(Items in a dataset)
=== Begin Enclosure ===

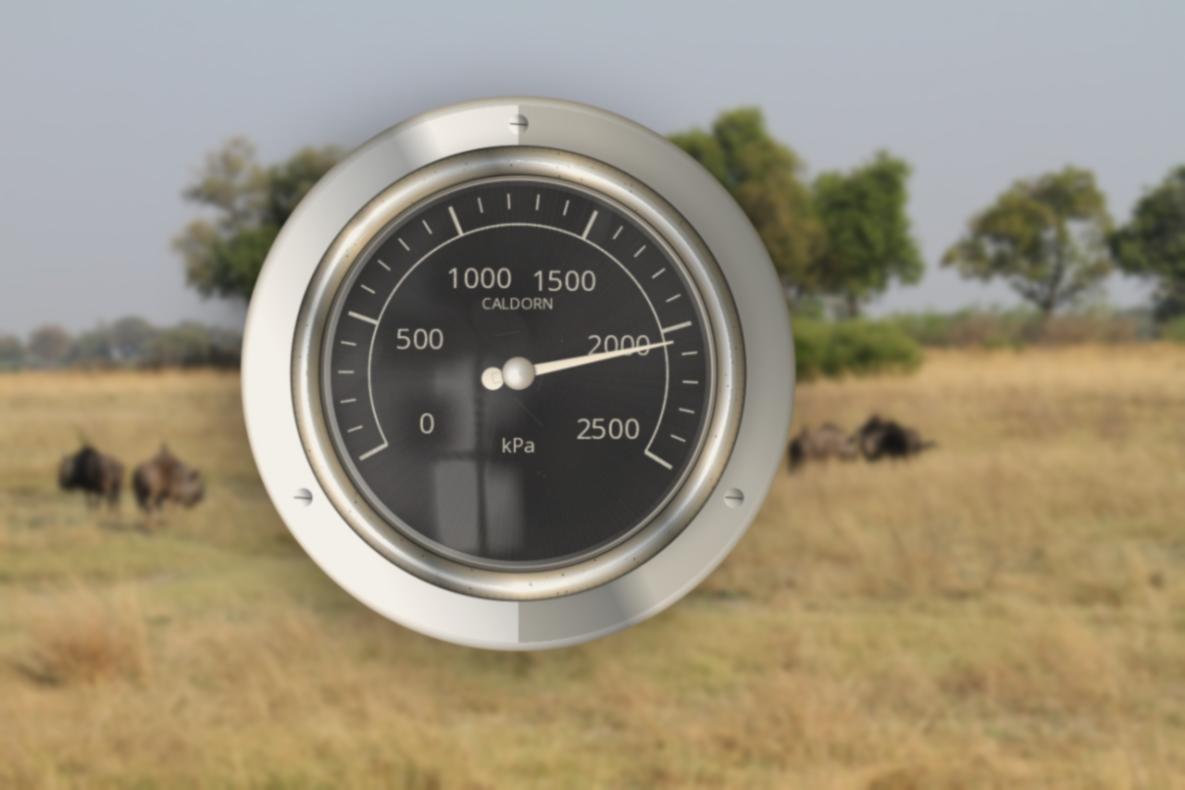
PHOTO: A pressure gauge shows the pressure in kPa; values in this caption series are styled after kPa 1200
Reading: kPa 2050
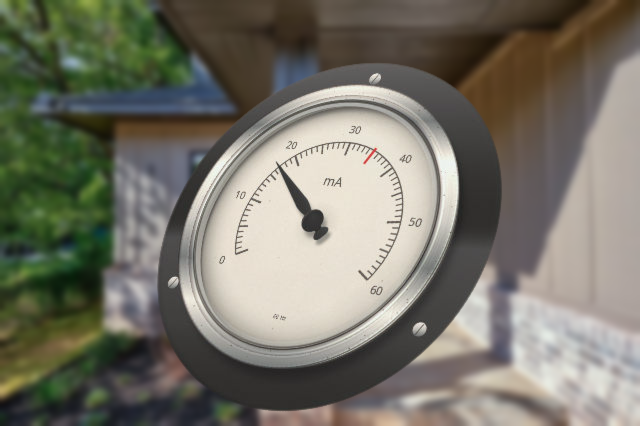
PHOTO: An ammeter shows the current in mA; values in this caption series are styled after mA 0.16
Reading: mA 17
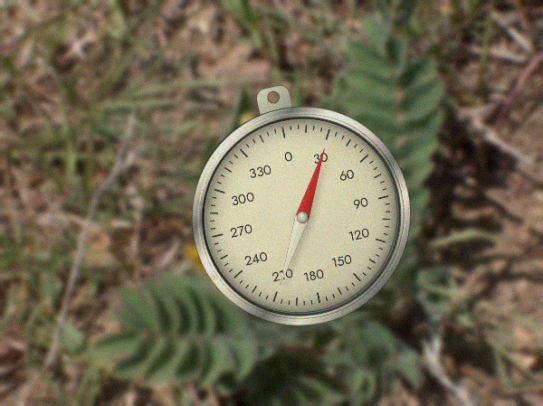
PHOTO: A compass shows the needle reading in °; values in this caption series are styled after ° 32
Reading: ° 30
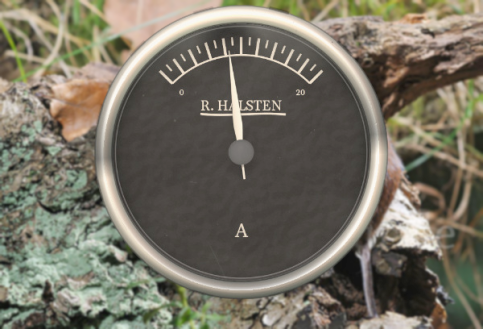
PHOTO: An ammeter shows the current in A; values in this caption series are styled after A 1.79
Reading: A 8.5
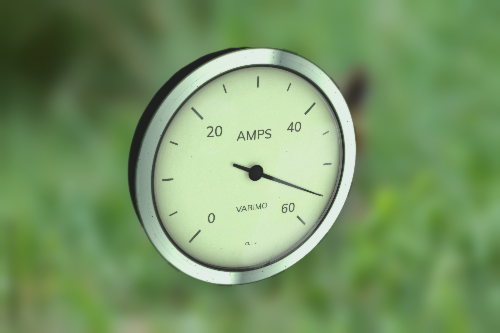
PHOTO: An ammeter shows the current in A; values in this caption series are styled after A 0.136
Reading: A 55
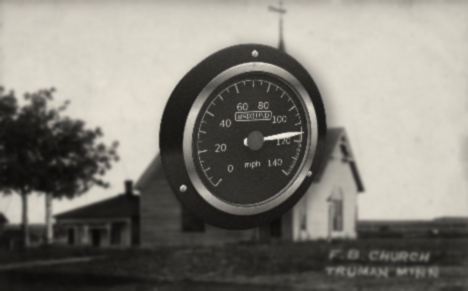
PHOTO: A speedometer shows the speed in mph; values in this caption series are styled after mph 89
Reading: mph 115
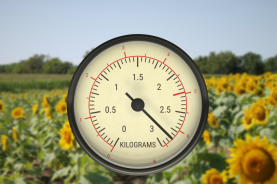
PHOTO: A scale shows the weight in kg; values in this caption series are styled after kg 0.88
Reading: kg 2.85
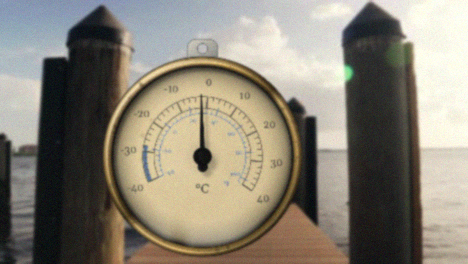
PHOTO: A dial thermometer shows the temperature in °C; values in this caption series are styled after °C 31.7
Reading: °C -2
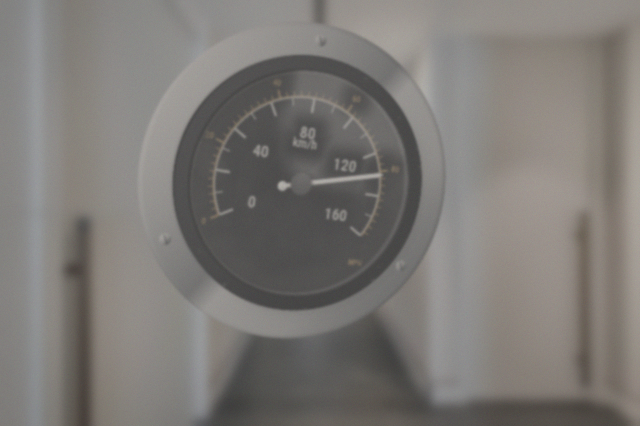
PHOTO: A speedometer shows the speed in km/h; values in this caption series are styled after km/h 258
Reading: km/h 130
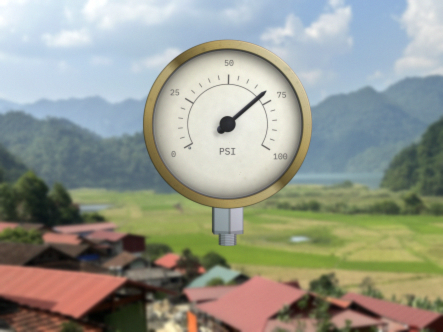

=== End Enclosure ===

> _Directions_
Return, word for word, everything from the line containing "PHOTO: A speedometer shows the speed in km/h;" down through the end of the items, both ends included. Leave the pictures out of your answer.

> _Solved exercise_
PHOTO: A speedometer shows the speed in km/h; values in this caption series are styled after km/h 258
Reading: km/h 130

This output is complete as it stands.